In order to prepare for the long fast, it’s a good idea to drink plenty of water throughout the day. We call the final meal before Tisha B’av the סעודה המפסקת – concluding meal. Because this meal takes on many elements of mourning, before this final meal, we eat a full, normal meal to prepare ourselves for the fast, finishing a short time before the onset of Tisha B’av. (It’s a good idea to eat a meal rich in starch.) Following that meal, we wash again, and eat bread and hard-boiled eggs, both dipped in ashes, while sitting on the ground. We eat this meal as individuals, and not together as a family, so we don’t bentch together.

Tisha B’av (July 23rd – Tuesday, July 24th)

Chazal designated Tisha B’av as the Jewish day to remember all the calamities that have befallen the Jewish people throughout history. We mark the day by reading Megillat Eichah, Kinos (Lamentations), and focusing on tragedies that have devastated us for so many years, from the destruction of the Temples, to the Crusades and massacres of the Middle Ages, up to and including the Holocaust of European Jewry and Arab terrorism in the Middle East. On Tisha B’av we refrain a number of different behaviors:

  1. Eating and drinking, from sunset on Erev Tisha B’av until nightfall of Tisha B’av
  2. Washing and bathing, except for hand-washing in the morning and cleaning soiled hands
  3. Wearing leather shoes (canvas sneakers are fine)
  4. Marital relations
  5. Study of Torah (other than the calamitous and sad aspects that we learn on Tisha B’av)
  6. Anointing oneself (Actually, I’ve never seen anyone pour oil over himself, but they used to do it during the times of the Talmud, and apparently, it feels good. So don’t do it. Please DO use deodorant.)
  7. If you can take the day off and focus on the sad nature of the day, do it. It’s a very good thing to do, and will better sensitize you to the meaning of the day. If you can’t, it’s best not to go into work until chatzos (midday – see the chart above)
  8. We also sit on the ground (or on low chairs) for the first half of the day, until chatzos.

One of the most difficult aspects of Tisha B’av is the challenge of making it meaningful. Somehow, after shul in the morning we find ourselves engaged in our normal daily activities. How do we make the day meaningful in the mournful spirit that we know Tisha B’av is supposed to be?

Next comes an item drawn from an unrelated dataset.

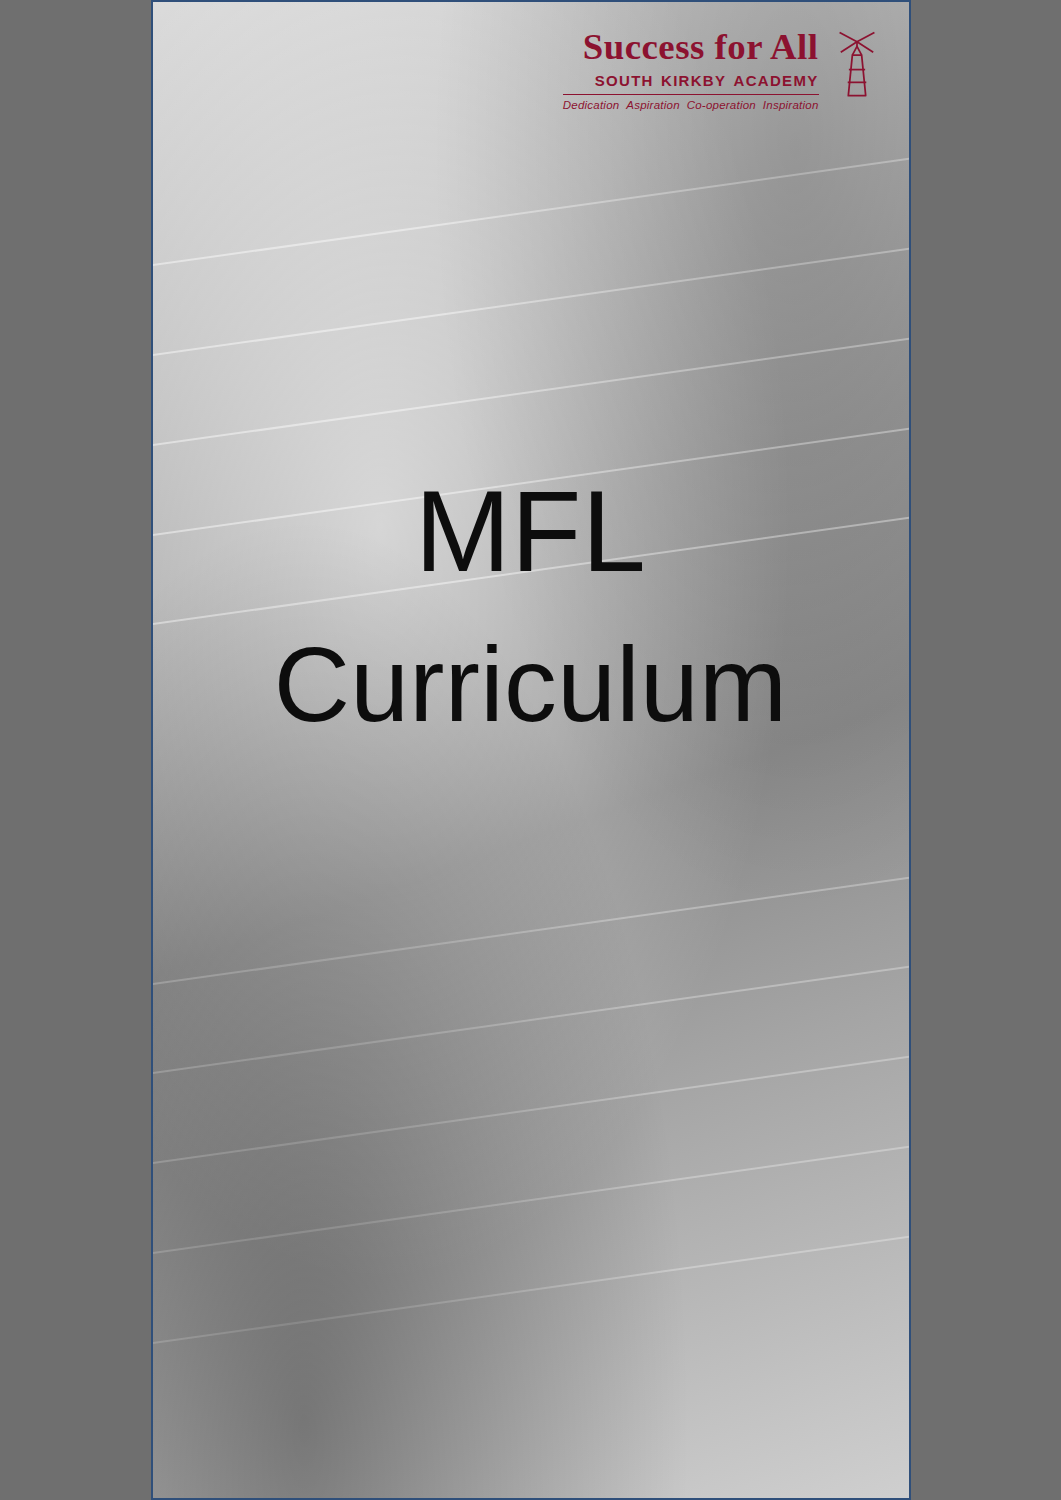Success for All South Kirkby Academy Dedication Aspiration Co-operation Inspiration
MFL Curriculum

It’s not a day for shopping or pleasure trips. If you can, read a book or watch a film about the Holocaust. Write letters to victims of terrorism in Israel. Make the day meaningful in a constructive manner. Have your children make cards for the Israeli soldiers still held in captivity. Don’t give them candy or ice cream; tell them that it’s a sad day, a fast day, and that they should feel that sadness as well. Have them draw pictures of Moshe breaking the לוחות הברית – the two tablets. Teach your children through your demeanor and the day’s activities that this is not a normal day – it’s a day of sadness and lamentations to allow us to feel the pain of our fellow Jews.

The Gemara tells us that כל המתאבל על ירושלים זוכה ורואה בשמחתה – “anyone who mourns for the destruction of Jerusalem will merit seeing it in its glory.” We make these three weeks, the Nine Days, and Tisha B’av meaningful, in the prayer that God transforms our sincere sadness into joy, gladness and celebration.